Lady village doctor shows way to transform basic healthcare
09 March 2016
Even as the world prepares to celebrate Women's Day today, a woman from Patonda, a small village in Jalgaon district of Maharashtra, who is a doctor, has been left disillusioned by the apathy of her seniors towards a project she has nurtured with her own money.
Dr Manisha Lalchand Mahajan has transformed her government-run Primary Health Centre (PHC) into a digital centre with money from her pocket as well as contributions from her staff. She has developed 'Arogyadootam 2016', a digital platform at the PHC - but her seniors have not only ignored her project but also not given her an appointment to make a presentation before them.
Dr Mahajan called it a typical example of discouraging the start-up and digital missions known to be close to Prime Minister Narendra Modi's heart.
Speaking from Patonda, a small village famous as the home of ancient Indian mathematician, Bhaskaracharya and renowned artist Keki Moos, Dr Mahajan told The Asian Age that Prime Minister Narendra Modi's 'Digital India' and 'Start Up India' missions had inspired her.
She said that with technical and software support from Vinod Parakh, a software developer, she had designed the Digital PHC, which, according to her, was the nation's first fully digital PHC which could be controlled and supervised even from an outside station using a cellphone.
''The PHC has latest digital pulse oxymeter, glucometer, blood pressure apparatus, thermometer, nebuliser, and digital weight machine.
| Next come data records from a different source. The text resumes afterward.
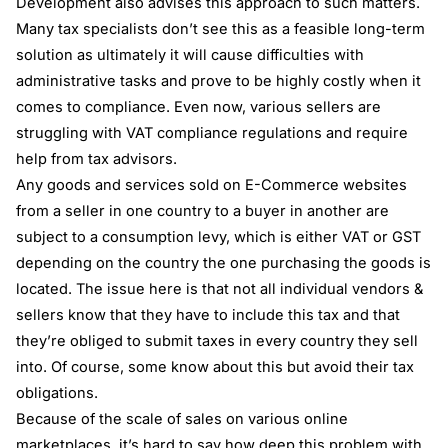
Development also advises this approach to such matters.
Many tax specialists don’t see this as a feasible long-term
solution as ultimately it will cause difficulties with
administrative tasks and prove to be highly costly when it
comes to compliance. Even now, various sellers are
struggling with
VAT compliance
regulations and require
help from tax advisors.
Any goods and services sold on E-Commerce websites
from a seller in one country to a buyer in another are
subject to a consumption levy, which is either VAT or GST
depending on the country the one purchasing the goods is
located. The issue here is that not all individual vendors &
sellers know that they have to include this tax and that
they’re obliged to submit taxes in every country they sell
into. Of course, some know about this but avoid their tax
obligations.
Because of the scale of sales on various online
marketplaces, it’s hard to say how deep this problem with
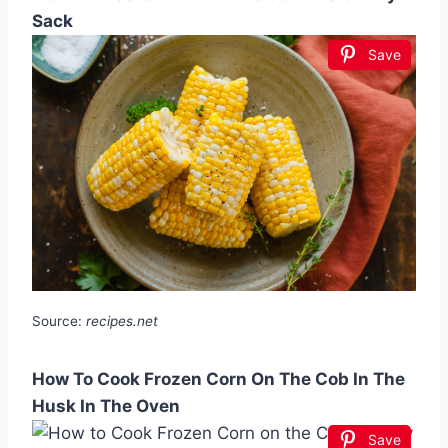
Sack
Save
Source:
recipes.net
How To Cook Frozen Corn On The Cob In The
Husk In The Oven
Save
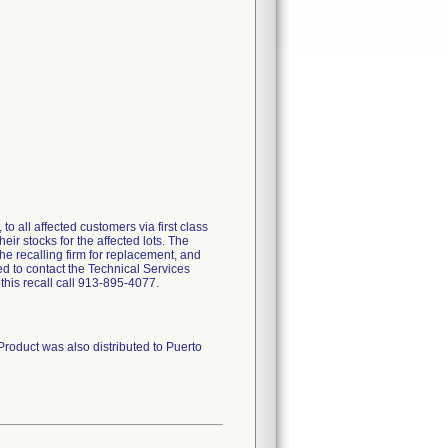
 all affected customers via first class
eir stocks for the affected lots. The
the recalling firm for replacement, and
 to contact the Technical Services
his recall call 913-895-4077.
Product was also distributed to Puerto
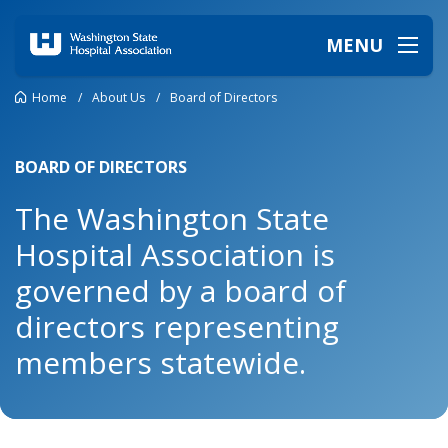
MENU
Home
/
About Us
/
Board of Directors
BOARD OF DIRECTORS
The Washington State
Hospital Association is
governed by a board of
directors representing
members statewide.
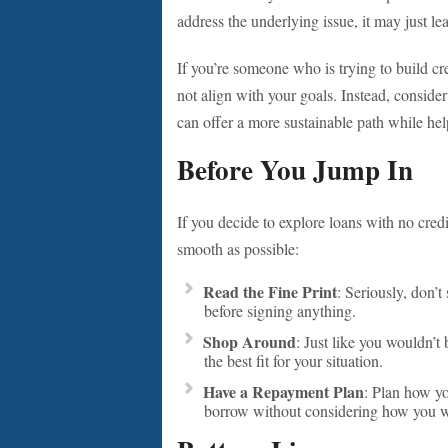
address the underlying issue, it may just le
If you’re someone who is trying to build cre
not align with your goals. Instead, consider
can offer a more sustainable path while help
Before You Jump In
If you decide to explore loans with no credi
smooth as possible:
Read the Fine Print
: Seriously, don’t
before signing anything.
Shop Around
: Just like you wouldn’t 
the best fit for your situation.
Have a Repayment Plan
: Plan how yo
borrow without considering how you wil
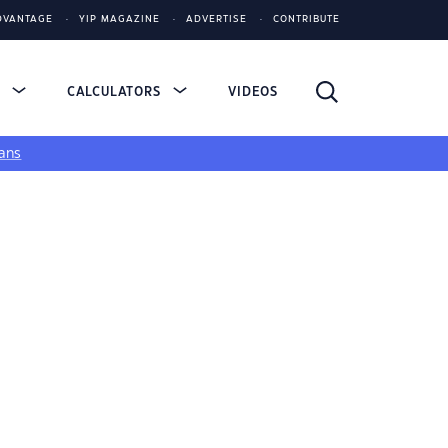
DVANTAGE
YIP MAGAZINE
ADVERTISE
CONTRIBUTE
S
CALCULATORS
VIDEOS
ans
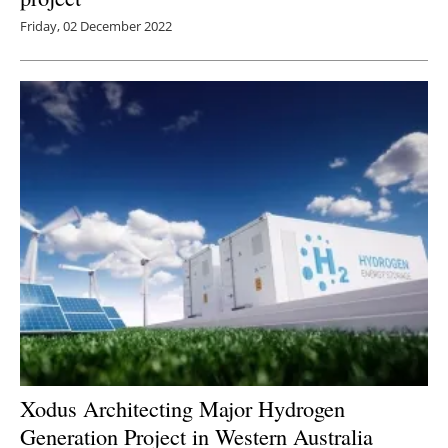
Friday, 02 December 2022
Xodus Architecting Major Hydrogen
Generation Project in Western Australia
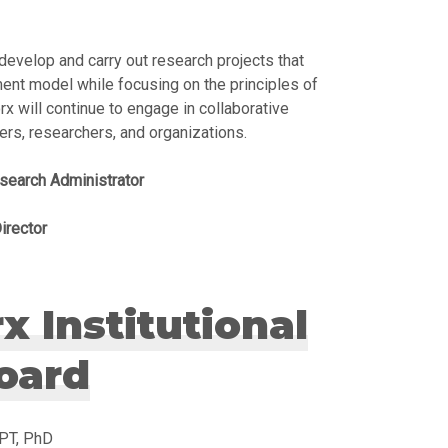
develop and carry out research projects that
ent model while focusing on the principles of
x will continue to engage in collaborative
ners, researchers, and organizations.
search Administrator
irector
 Institutional
oard
SPT, PhD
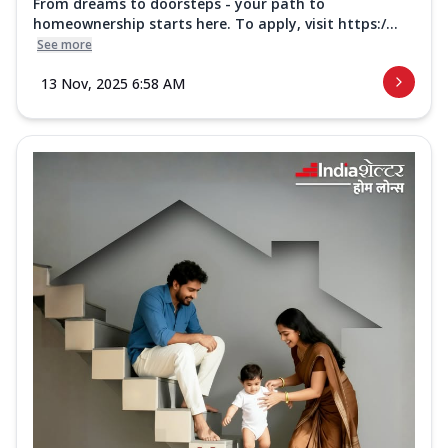
From dreams to doorsteps - your path to
homeownership starts here. To apply, visit https:/...
See more
13 Nov, 2025 6:58 AM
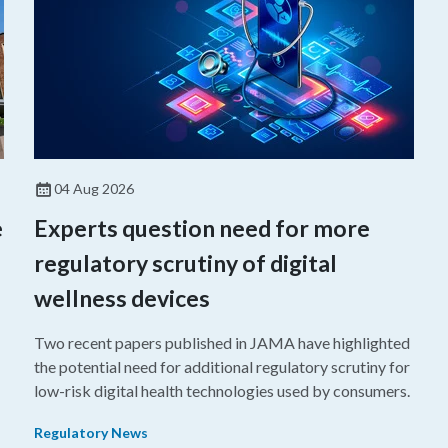
04 Aug 2026
e
Experts question need for more
regulatory scrutiny of digital
wellness devices
Two recent papers published in JAMA have highlighted
the potential need for additional regulatory scrutiny for
o
low-risk digital health technologies used by consumers.
Regulatory News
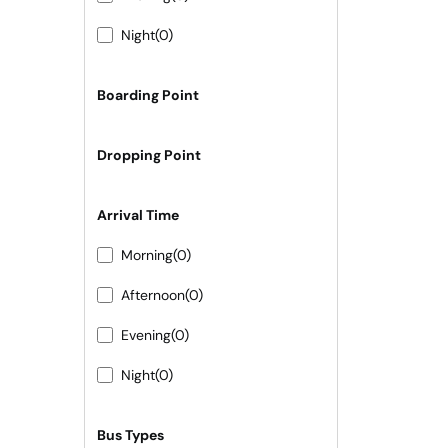
Night
(0)
Boarding Point
Dropping Point
Arrival Time
Morning
(0)
Afternoon
(0)
Evening
(0)
Night
(0)
Bus Types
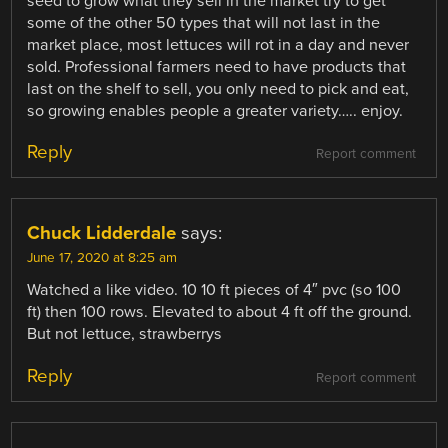
seed to grow what they sell in the market try to get
some of the other 50 types that will not last in the
market place, most lettuces will rot in a day and never
sold. Professional farmers need to have products that
last on the shelf to sell, you only need to pick and eat,
so growing enables people a greater variety….. enjoy.
Reply
Report comment
Chuck Lidderdale
says:
June 17, 2020 at 8:25 am
Watched a like video. 10 10 ft pieces of 4″ pvc (so 100
ft) then 100 rows. Elevated to about 4 ft off the ground.
But not lettuce, strawberrys
Reply
Report comment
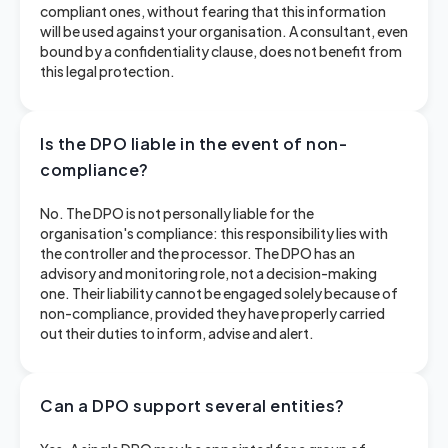
compliant ones, without fearing that this information
will be used against your organisation. A consultant, even
bound by a confidentiality clause, does not benefit from
this legal protection.
Is the DPO liable in the event of non-
compliance?
No. The DPO is not personally liable for the
organisation's compliance: this responsibility lies with
the controller and the processor. The DPO has an
advisory and monitoring role, not a decision-making
one. Their liability cannot be engaged solely because of
non-compliance, provided they have properly carried
out their duties to inform, advise and alert.
Can a DPO support several entities?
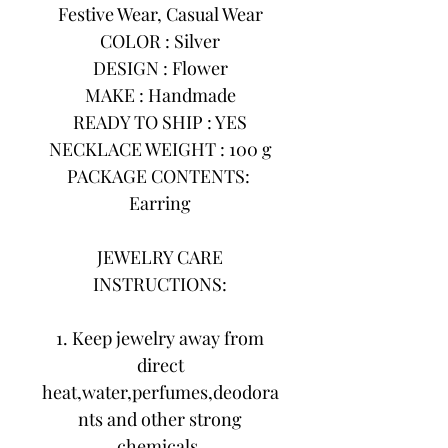
Festive Wear, Casual Wear
COLOR : Silver
DESIGN : Flower
MAKE : Handmade
READY TO SHIP : YES
NECKLACE WEIGHT : 100 g
PACKAGE CONTENTS:
Earring
JEWELRY CARE
INSTRUCTIONS:
1. Keep jewelry away from
direct
heat,water,perfumes,deodora
nts and other strong
chemicals.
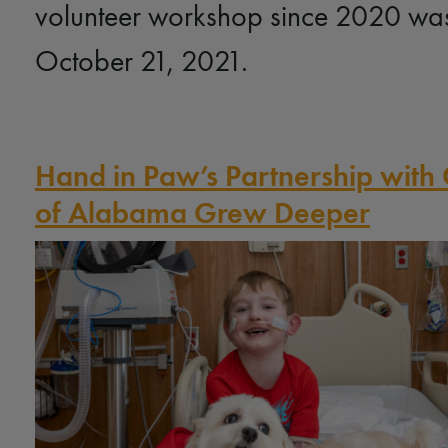
volunteer workshop since 2020 wa
October 21, 2021.
Hand in Paw’s Partnership with 
of Alabama Grew Deeper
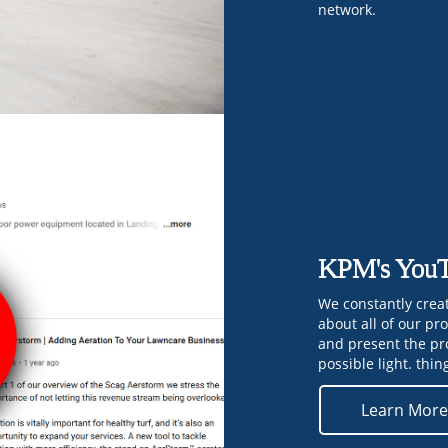
network.
KPM's YouT
We constantly crea
about all of our pr
and present the pr
possible light. thin
Learn Mor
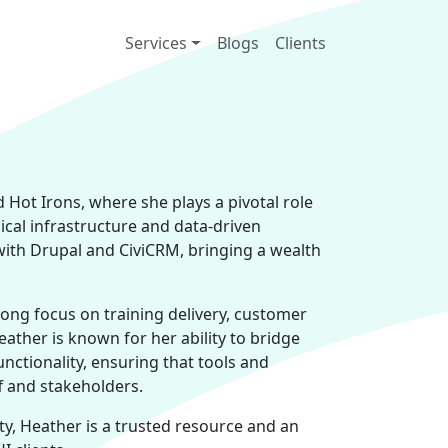
Main navigation
Services
Blogs
Clients
Hot Irons, where she plays a pivotal role
ical infrastructure and data-driven
with Drupal and CiviCRM, bringing a wealth
.
ong focus on training delivery, customer
eather is known for her ability to bridge
ctionality, ensuring that tools and
f and stakeholders.
ity, Heather is a trusted resource and an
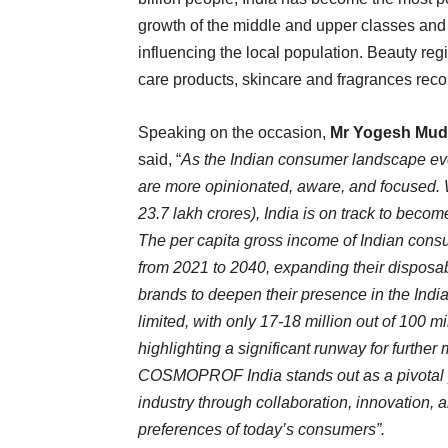
growth of the middle and upper classes and 
influencing the local population. Beauty reg
care products, skincare and fragrances reco
Speaking on the occasion,
Mr Yogesh Mudra
said, “
As the Indian consumer landscape evo
are more opinionated, aware, and focused.
23.7 lakh crores), India is on track to beco
The per capita gross income of Indian consum
from 2021 to 2040, expanding their disposa
brands to deepen their presence in the Indian 
limited, with only 17-18 million out of 100 
highlighting a significant runway for further
COSMOPROF India stands out as a pivotal pa
industry through collaboration, innovation
preferences of today’s consumers”.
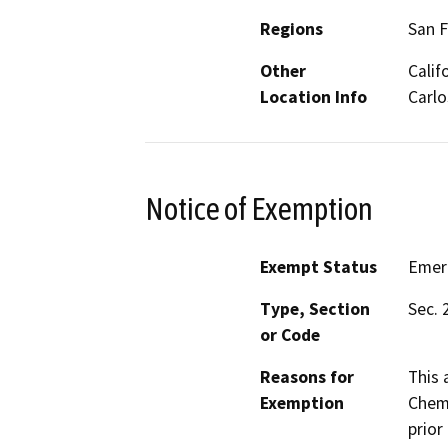
Regions
San F
Other
Calif
Location Info
Carlo
Notice of Exemption
Exempt Status
Emer
Type, Section
Sec. 
or Code
Reasons for
This 
Exemption
Chemi
prior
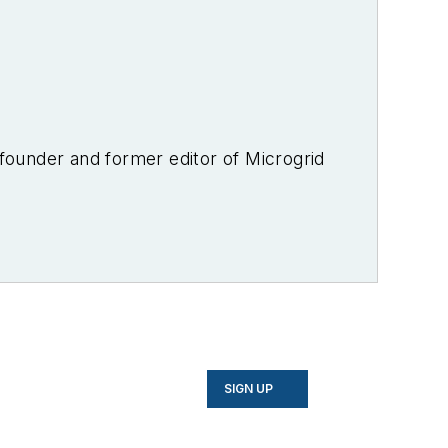
-founder and former editor of Microgrid
SIGN UP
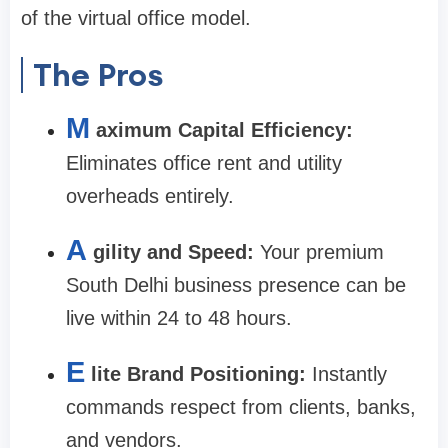
of the virtual office model.
The Pros
M
aximum Capital Efficiency:
Eliminates office rent and utility
overheads entirely.
A
gility and Speed:
Your premium
South Delhi business presence can be
live within 24 to 48 hours.
E
lite Brand Positioning:
Instantly
commands respect from clients, banks,
and vendors.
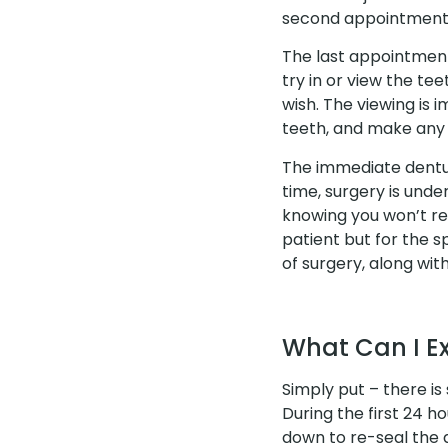
second appointment 
The last appointment 
try in or view the te
wish. The viewing is 
teeth, and make any 
The immediate dentur
time, surgery is unde
knowing you won’t re
patient but for the s
of surgery, along with
What Can I E
Simply put – there is
During the first 24 ho
down to re-seal the d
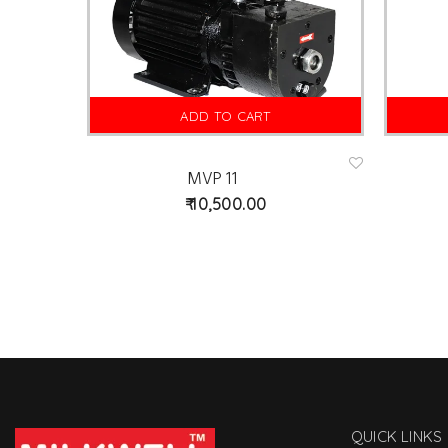
ADD TO CART
MVP 11
Ad
d
10,500.00
to
wis
hlist
QUICK LINKS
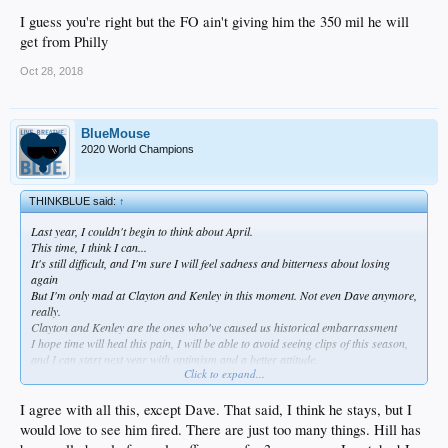
I guess you're right but the FO ain't giving him the 350 mil he will
get from Philly
Oct 28, 2018
BlueMouse
2020 World Champions
THINKBLUE said:
↑
Last year, I couldn't begin to think about April.
This time, I think I can...
It's still difficult, and I'm sure I will feel sadness and bitterness about losing
again
But I'm only mad at Clayton and Kenley in this moment. Not even Dave anymore,
really.
Clayton and Kenley are the ones who've caused us historical embarrassment
I hope time will heal this pain, I will be able to avoid seeing clips of this season,
and I can start next year with optimism and a better attitude.
Click to expand...
A lot to process.
As much shit as I have talked on Dave this week, I think he should stay. I don't
I agree with all this, except Dave. That said, I think he stays, but I
think he's the problem and I hope he learns.
would love to see him fired. There are just too many things. Hill has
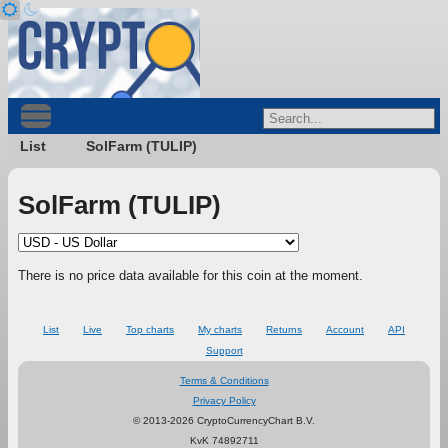
List
SolFarm (TULIP)
SolFarm (TULIP)
There is no price data available for this coin at the moment.
List
Live
Top charts
My charts
Returns
Account
API
Support
Terms & Conditions
Privacy Policy
© 2013-2026 CryptoCurrencyChart B.V.
KvK 74892711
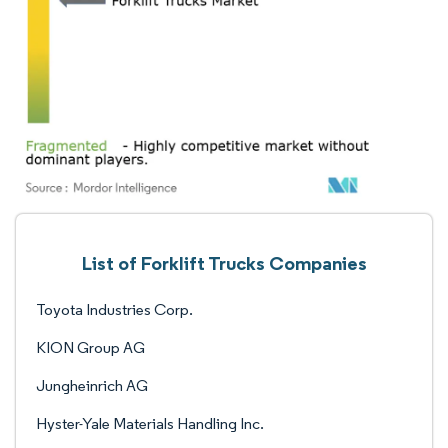
List of Forklift Trucks Companies
Toyota Industries Corp.
KION Group AG
Jungheinrich AG
Hyster-Yale Materials Handling Inc.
Moreover, the software can also test water samples from tube wells, rivers and hand pumps which are a major cause for the spread of water-borne diseases,'' she said.
Dr Mahajan further said that the transformation of the PHC has been so complete that a well-laid-out garden and clear-cut markings and signboards are not only easy to understand for rural people, they are a pleasant surprise for any visitor to the PHC.
Digital PHC software ensures proper registration of patients at the out-patients' department (OPD), complete digital records of pathology and health records of patients, and online pharmacy browser for searching medicines.
The software also gives out alerts to mothers and parents for vaccination of children, a system that keeps real time tabs on medical stocks, section-wise monthly reports, setting targets and reminders for doctors at the PHC.
With no response from the district administration and seniors from the health department, a frustrated Dr Mahajan said, ''I tried to make a presentation before the district health officer and chief executive officer of Jalgaon Zilla Parishad, but they did not respond to me. It's nothing but gender bias.''
She also said that seniors did not like the fact that credit would go to an employee working at a very low level.
Upon being informed about the experiment, Jalgaon collector, Rubal Agrawal, despite being a woman, did not respond.
Meanwhile, Girish Mahajan, minister from Jalgaon, heaped praise on Dr Mahajan saying, ''If such type of PHCs are developed across the state, the health ratio will improve and villagers will get quality treatment, putting an end to corrupt practices at PHCs.''
But he did not say what his government would do to encourage their spread.